Jul 15, 2016 Print this article

What is meant by Ambiences, Customs, Civilizations?

See a listing of Ambiences, Customs, and Civilizations written by Plinio Correa de Oliveira.

In Revolution and Counter-Revolution Plinio Corrêa de Oliveira writes that:

“Given that God established mysterious and admirable relations between, on the one hand, certain forms, colors, sounds, perfumes, flavors and, on the other, certain states of soul, it is obvious that, through the arts, mentalities can be profoundly influenced and persons, families and peoples can be induced to form a profoundly revolutionary state of spirit.”1

This passage is fundamental for understanding the special contribution of Plinio Corrêa de Oliveira to the magazine Catolicismo in the column “Ambiences, Customs, Civilizations”, whose extraordinary importance was not understood by everyone.

The ambience is the harmony that results from the affinity of various beings gathered in the same place, and it exercises a profound influence on men.

“Men formed ambiences in their image and likeness, ambiences in which their customs and civilization are reflected. But the opposite is also true to a large extent: the ambiences themselves formed, in their image and likeness, men, customs and civilizations”.2

Proof of the importance of the ambience for the balanced development of natural and supernatural life is constituted by the wisdom with which God organized the great ambience called creation in which we are immersed, formed by the living beings who surround us: plants, animals, and which has at its head man, the image and likeness of God.

The interpretation and comments of the physiognomy of exceptional men, saints or revolutionaries, in this sense, were a constant note of the thought of Plinio Corrêa de Oliveira. In fact a man’s way of being is expressed in his physiognomy, in his behavior, in his features and even in his clothes, whose change in history is linked to the change of human personalities and types. “Society, as it were,” Pius XII affirmed “speaks with the clothes it wears; with its clothes it reveals its secret aspirations and it uses it, at least in part, to construct or destroy its future”.3

In turn, the Brazilian thinker notes:

“If clothing should be in accordance with the user and with the circumstance in which it is used, there must be a harmony between a man’s eminence and the eminent position he has attained. But God does not only have eminent men as children. Every human creature, no matter how modest, has an inherent dignity that is natural and unalienable. And even more so, immeasurably so, is the dignity of the least, the least noticed son of the Church, as a Christian, that is, as one baptized, as a member of the Mystical Body of Our Lord Jesus Christ.”4

The same applies for art, for urban planning, for architecture which are the result of a group of ideas, tendencies, aspirations and psychological attitudes. He counters the ancient medieval order, which expresses the harmony of scholastic philosophy,5 with the modern Babel.

§ Activity A
In the article on ambiences, customs and civilizations, which magazine carried Plinio Corrêa de Oliveira's column "Ambiences, Customs, Civilizations"?
§ Activity B
Reproduce, word for word, the stretch of the ambiences article from "In Revolution and" through "understood by everyone.".

§ Provided data
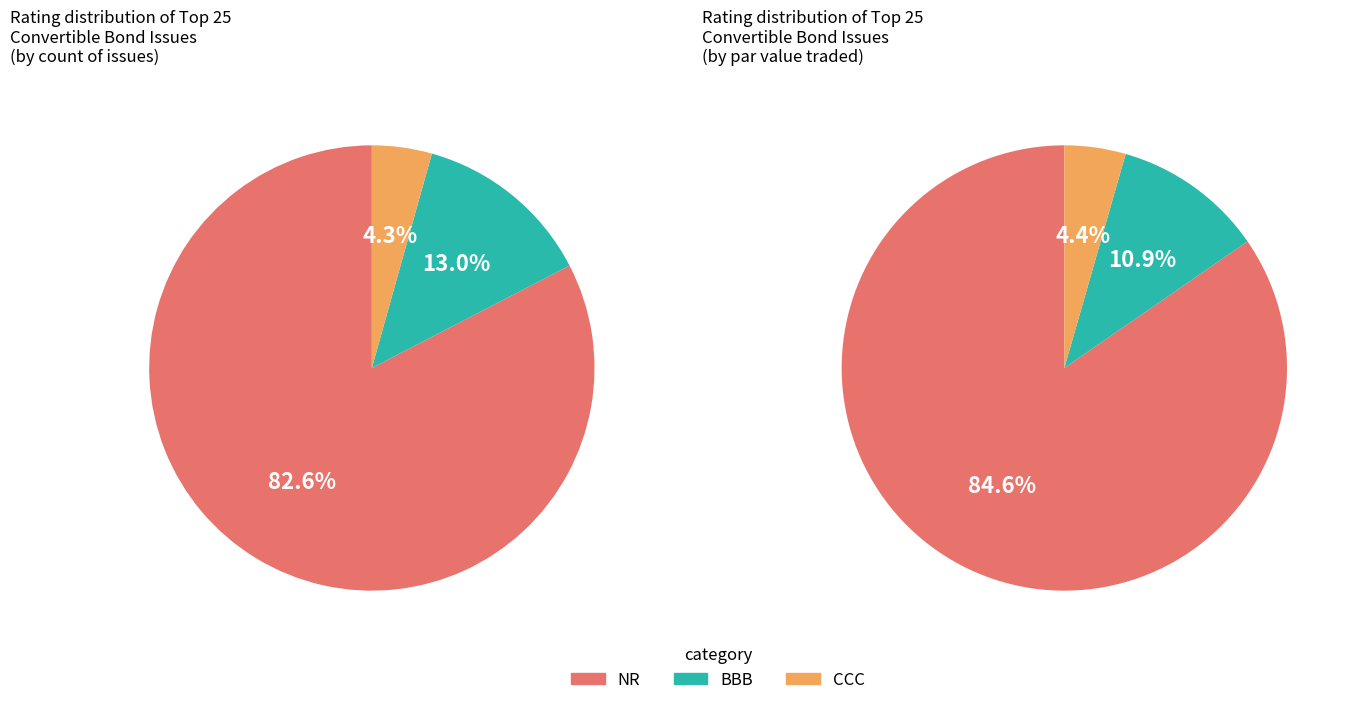

What percentage is the CCC slice, to the nearest percent?

4%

§ Written response A
Catolicismo

§ Written response B
In Revolution and Counter-Revolution Plinio Corrêa de Oliveira writes that:

“Given that God established mysterious and admirable relations between, on the one hand, certain forms, colors, sounds, perfumes, flavors and, on the other, certain states of soul, it is obvious that, through the arts, mentalities can be profoundly influenced and persons, families and peoples can be induced to form a profoundly revolutionary state of spirit.”1

This passage is fundamental for understanding the special contribution of Plinio Corrêa de Oliveira to the magazine Catolicismo in the column “Ambiences, Customs, Civilizations”, whose extraordinary importance was not understood by everyone.